Can America Still Build Big? A California Rail Project Raises Doubts - The New York Times: The need for increased infrastructure investment has been one of America’s few remaining bipartisan issues, although left and right differ over whether public money or private money would finance it. President Barack Obama made reinvesting in roads, bridges and power plants a cornerstone of the 2009 economic stimulus package, and during the 2016 presidential campaign seemingly the only disagreement Hillary Clinton and Donald Trump had on infrastructure was about which of their administrations would spend more on it. The issue unites truckers and train buffs, unions and Wall Street, economists from the left and right.

And yet, when it comes to spending the money — and actually getting things built — very little progress has been made. Following a brief spike during the recession, government investment has hovered around 3.3 percent of gross domestic product for the past few years, which is the lowest since the 1940s. In the meantime, roads, bridges and train tracks have gotten steadily older while proposals for new projects are delayed by political intransigence and legal delays.

The failure of the United States to timely modernize its legacy metallic telecommunications infrastructure built for the analog age of telephone and cable TV to fiber optic technology for the digital age is a pertinent example. Federal, state and local elected representatives uniformly proclaim the need is great with many at the state and local level saying it's the number one topic of constituent contacts. It's a major disconnect between what's needed and what's actually being built, reflecting the loss of America's moxie to think big and act big.
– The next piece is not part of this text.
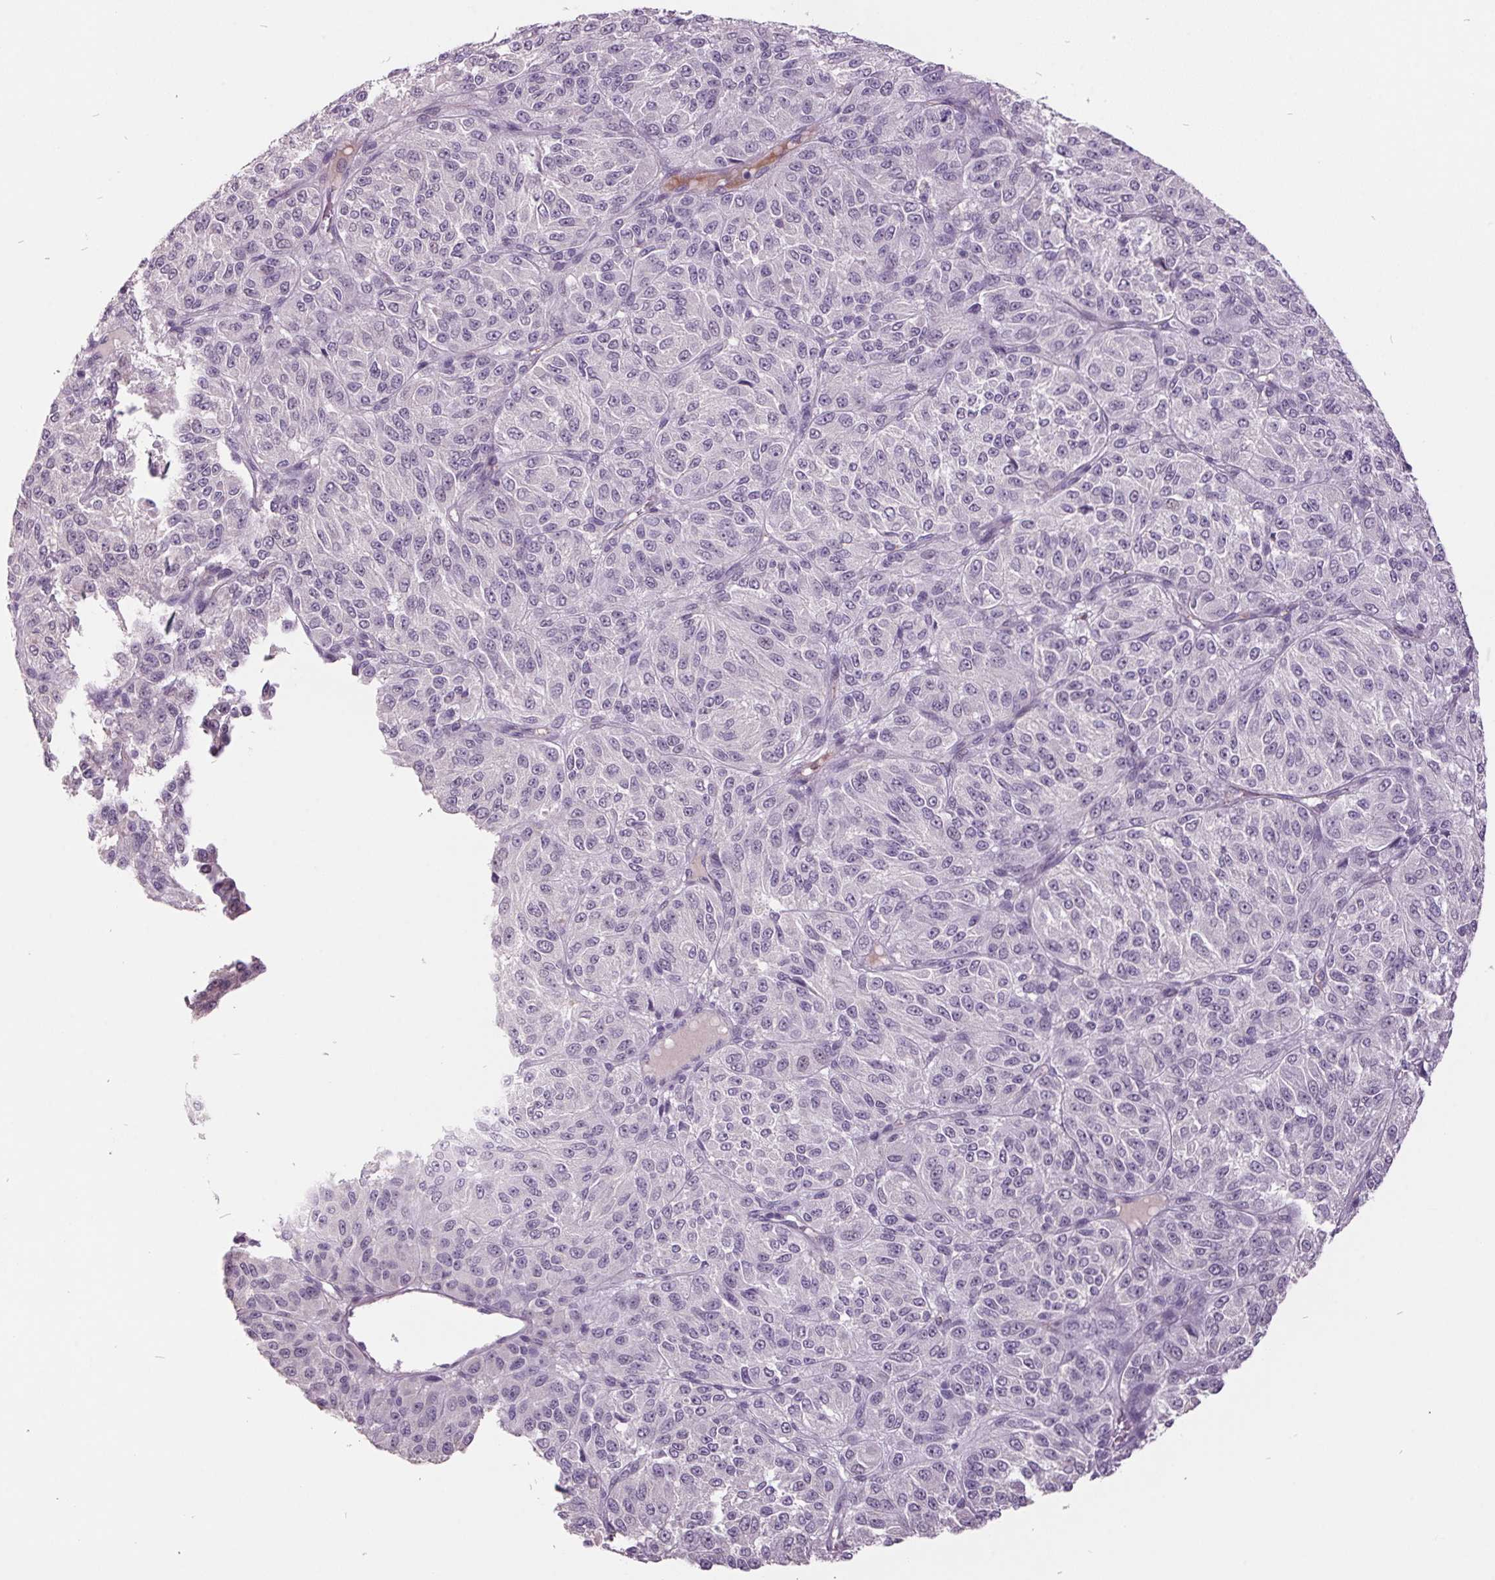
{"staining": {"intensity": "negative", "quantity": "none", "location": "none"}, "tissue": "melanoma", "cell_type": "Tumor cells", "image_type": "cancer", "snomed": [{"axis": "morphology", "description": "Malignant melanoma, Metastatic site"}, {"axis": "topography", "description": "Brain"}], "caption": "Immunohistochemical staining of malignant melanoma (metastatic site) shows no significant staining in tumor cells.", "gene": "C2orf16", "patient": {"sex": "female", "age": 56}}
Meanwhile as the phone and cable companies incrementally upgrade their legacy infrastructures in search of high margin luxury "broadband speed" rents instead of bringing fiber to every doorstep as was the case with phone service, the nation is already a generation late and falling further behind where it should be in 2019. Fiber connections should have reached every home, school, business and government building by 2010 at the latest. The title of author Susan Crawford's recently published book Fiber: The Coming Tech Revolution―and Why America Might Miss It points up the tardiness of this vital infrastructure reboot. It's not just a hypothetical. As Crawford's book notes, compared to other nations it already has.

Friday, February 08, 2019

Pennsylvania: Another underfunded, sloganistic statewide universal service initiative

Governor Wolf makes case for statewide broadband to support education - WFMZ: Restore Pennsylvania is an infrastructure initiative funded by the monetization of a severance tax. Restore Pennsylvania would invest $4.5 billion over the next four years in projects throughout the commonwealth. The initiative would address five priority infrastructure areas including high speed internet access, storm preparedness and disaster recovery, downstream manufacturing, business development, and energy infrastructure, demolition, revitalization, and renewal, and transportation capital projects.

States cannot achieve universal advanced telecom service with these kinds of woefully underfunded, sloganistic initiatives. There simply won't be enough money if the pot is shared with other infrastructure needs as it is here. In a state as large as Pennsylvania, it's doubtful there would be enough even if the entire sum was dedicated to telecom infrastructure. This is too big of a job for states to tackle on their own. The federal government must lead.